* **Текст для анализа**:

+ + +

В самом деле, сто восемьдесят орудий, следуя медленно и по дурным дорогам,

находились еще в далеком расстоянии от Соловьевой переправы. К величайшему

благополучию нашему, Жюно, находившийся на нашем левом фланге, не трогался

с места; Ермолов обнаружил здесь редкую деятельность и замечательную

предусмотрительность. По его распоряжению граф Кутайсов и генерал Пассек

поспешили к артиллерии, которой приказано было следовать как можно скорее;

здесь в первый раз была употреблена команда: "На орудие садись". Ермолов,

достигнув перекрестка, поехал далее по направлению к Соловьевой переправе и

возвращал назад встречаемые им войска. Принц Александр Виртембергский, не

имевший команды, просил Ермолова поручить ему что-нибудь; придав принцу

сведущего штаб-офицера с солдатами, он просил его заняться улучшением

дорог. Возвратившись к перекрестку, Ермолов узнал здесь от генерала

Всеволожского, что Тучков 3-й находится лишь в трехстах саженях отсюда.

Князь Багратион в письме своем Ермолову от 8-го августа, между прочим,

пишет: "Надо примерно наказать офицера квартирмейстерской части, который

вел Тучкова 3-го; вообрази, что за восемь верст вывел далее, а Горчаков

дожидался до тех пор, пока армия ваша пришла". Взяв в плен двух вестфальцев

корпуса Жюно, Тучков 3-й препроводил их к Ермолову, которому они объявили,

что у них шестнадцать полков одной кавалерии. Ермолов писал отсюда с

капитаном квартирмейстерской части Ховеном (впоследствии тифлисским военным

губернатором) великому князю Константину Павловичу, следовавшему в колонне

Дохтурова, что надо поспешить к Соловьевой переправе, перейти там реку и,

расположившись на позиции, покровительствовать переправе прочих войск.

Приказав именем Барклая Остерману и Тучкову 1-му подкрепить Тучкова 3-го,

Ермолов направил графа Орлова-Денисова к Заболотью, где он, однако, не мог

бы выдержать натиска неприятеля, если бы вместе с тем не ведено было

командиру Екатеринбургского полка князю Гуриелю занять рощу; во время

нападения неприятеля па графа Орлова-Денисова Гуриель поддерживал его

батальным огнем из рощи.

+ + +

* **Данные**:

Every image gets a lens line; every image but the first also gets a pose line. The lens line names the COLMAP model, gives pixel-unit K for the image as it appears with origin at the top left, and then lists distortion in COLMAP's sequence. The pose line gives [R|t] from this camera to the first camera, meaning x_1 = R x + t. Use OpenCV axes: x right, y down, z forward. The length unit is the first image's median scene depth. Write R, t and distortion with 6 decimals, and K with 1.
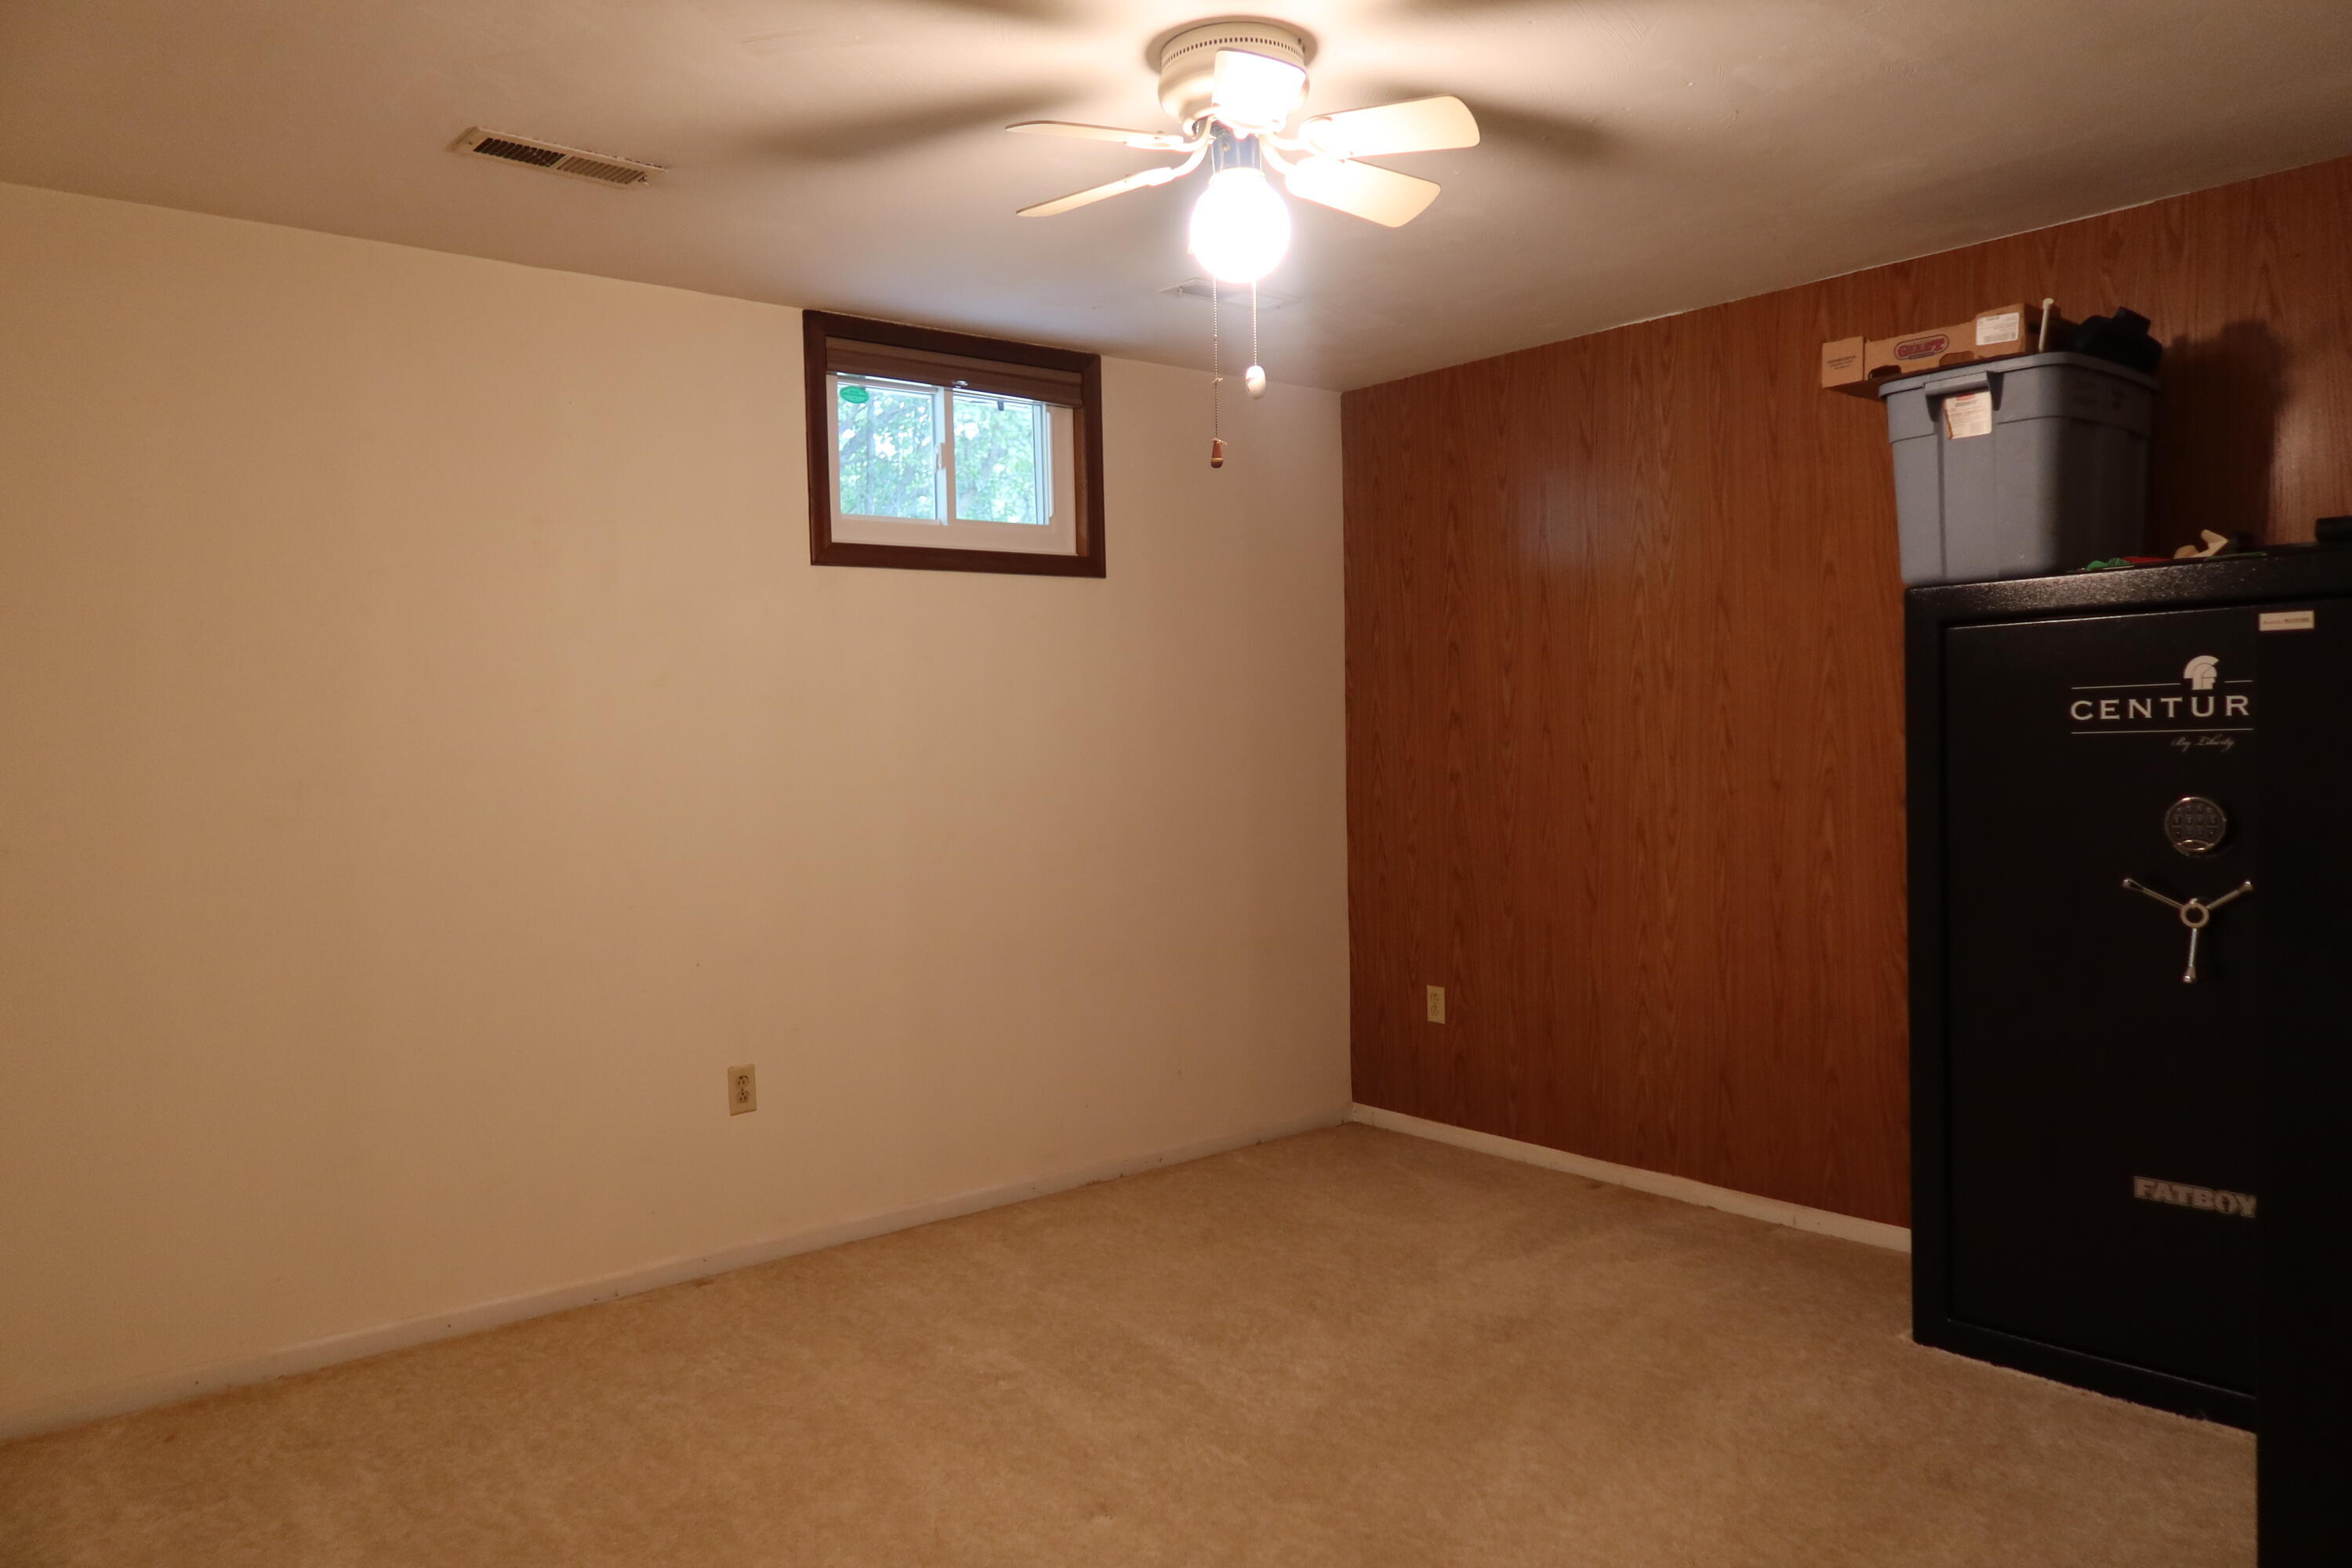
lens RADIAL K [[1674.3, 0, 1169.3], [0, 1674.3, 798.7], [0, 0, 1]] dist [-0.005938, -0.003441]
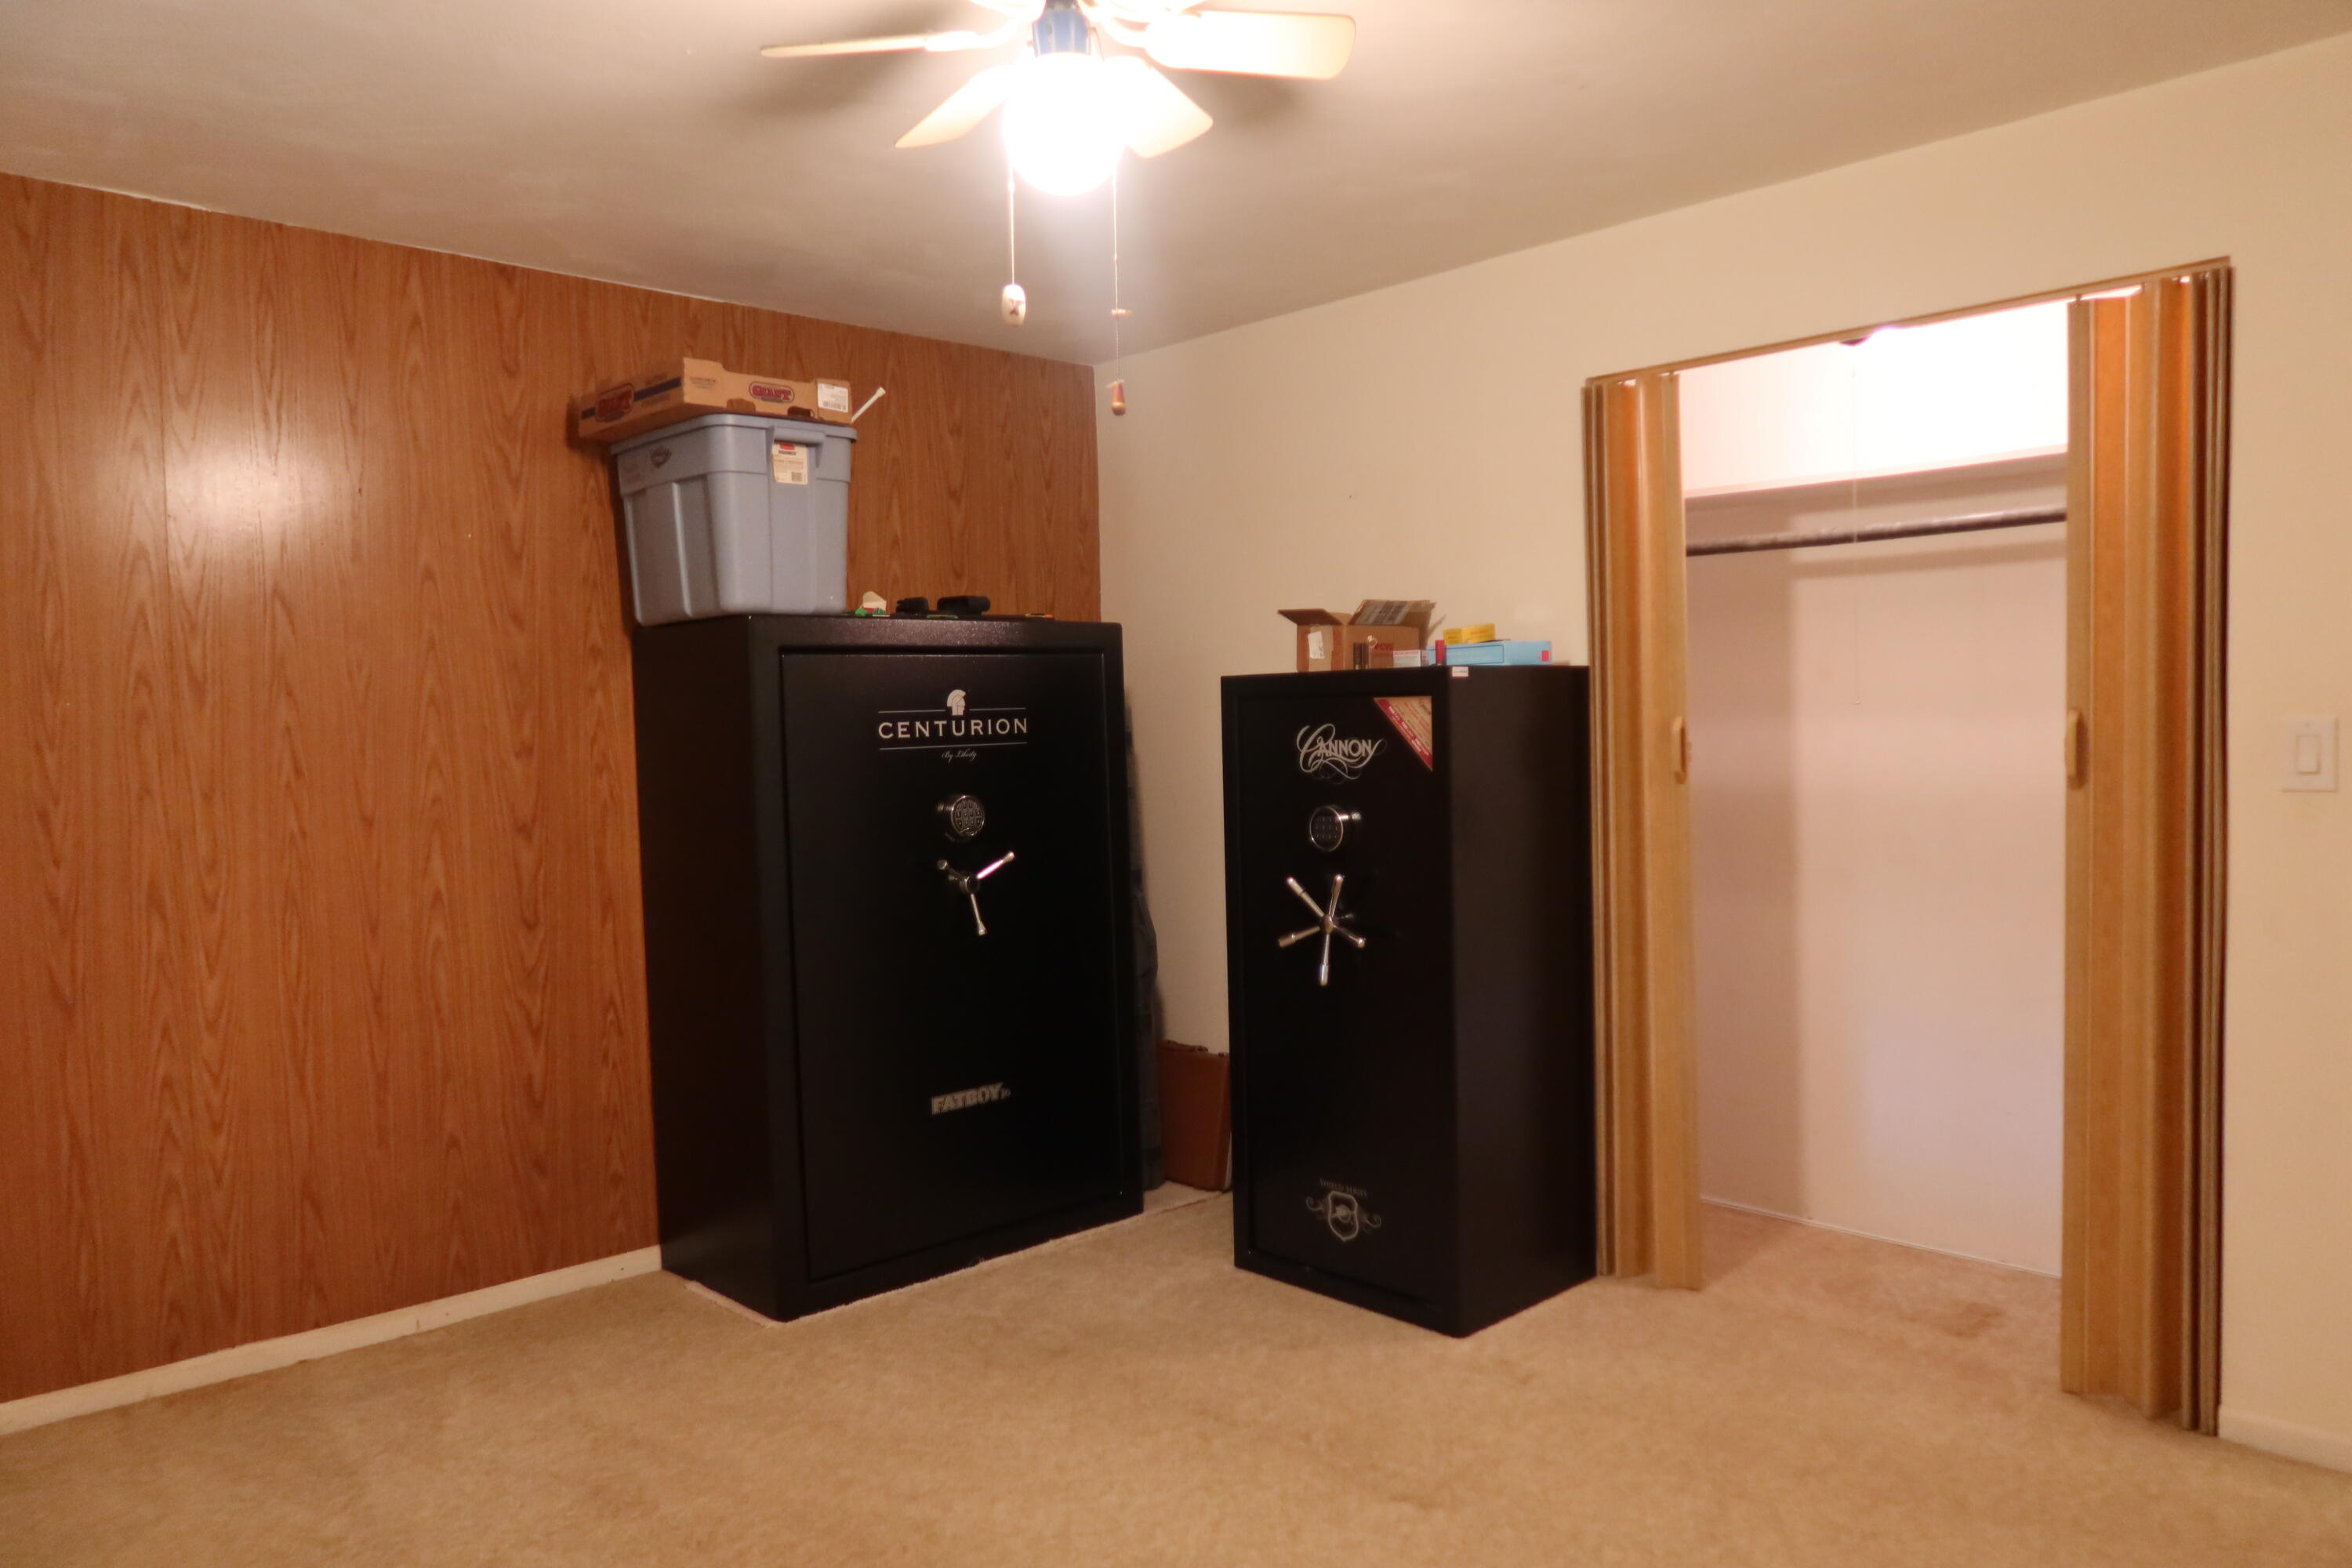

+ + +

* **Условия упражнения**:
**a.** Определите, согласуются ли с текстом о действиях Ермолова следующие утверждения, и к каждому ответу «да» или «нет» приведите решающие слова текста в точной цитате.
(i) Жюно, стоявший на левом фланге, начал наступление.
(ii) Принцу Александру Виртембергскому поручили заняться улучшением дорог.
(iii) Пленные вестфальцы сообщили, что у них шестнадцать полков одной кавалерии.
**b.** Ответьте по тексту о действиях Ермолова на вопросы:
(i) Сколько орудий находилось еще далеко от Соловьевой переправы?
(ii) На каком расстоянии от перекрестка, по словам генерала Всеволожского, находился Тучков 3-й?
(iii) Каким полком командовал князь Гуриель?
**c.** Продолжите текст о действиях Ермолова, начав сразу после его последнего предложения.

* **Ответы к упражнению**:
**a.**
(i) Нет: «Жюно, находившийся на нашем левом фланге, не трогался с места».
(ii) Да: «он просил его заняться улучшением дорог».
(iii) Да: «что у них шестнадцать полков одной кавалерии».

**b.**
(i) Сто восемьдесят.
(ii) В трехстах саженях.
(iii) Екатеринбургским.

**c.**
Получив записку Ермолова, Барклай отвечал: "С богом, начинайте, а я между

тем подъеду". Прибыв вскоре к колонне Тучкова 3-го и найдя, что здесь уже

были приняты все необходимые меры, Барклай дозволил Ермолову распоряжаться

войсками. Между тем неприятель, заняв одну высоту несколькими орудиями,

наносил нам большой вред; Ермолов приказал Желтухину с своими

лейб-гренадерами овладеть этой высотой. Желтухин, не заметив, что высота

весьма крута, повел слишком быстро своих гренадер, которые, будучи весьма

утомлены во время подъема, были опрокинуты неприятелем. Неприятель,

заметив, что этот храбрый полк, здесь сильно потерпевший, намеревается

вновь атаковать высоту, свез свои орудия. Между тем Наполеон навел пять

понтонов, чрез которые французы могли атаковать наши войска с фланга и

тыла; если б Тучков 3-й придвинулся бы ближе к Смоленску, он бы мог быть

отрезан. Все наши войска и артиллерия, благодаря неутомимой деятельности,

энергии и распорядительности Ермолова, но в особенности бездействию Жюно,

достигли благополучно Соловьевой переправы. Барклай, оценив вполне заслуги

Ермолова, поручил ему представить от своего имени рапорт о том князю

Кутузову.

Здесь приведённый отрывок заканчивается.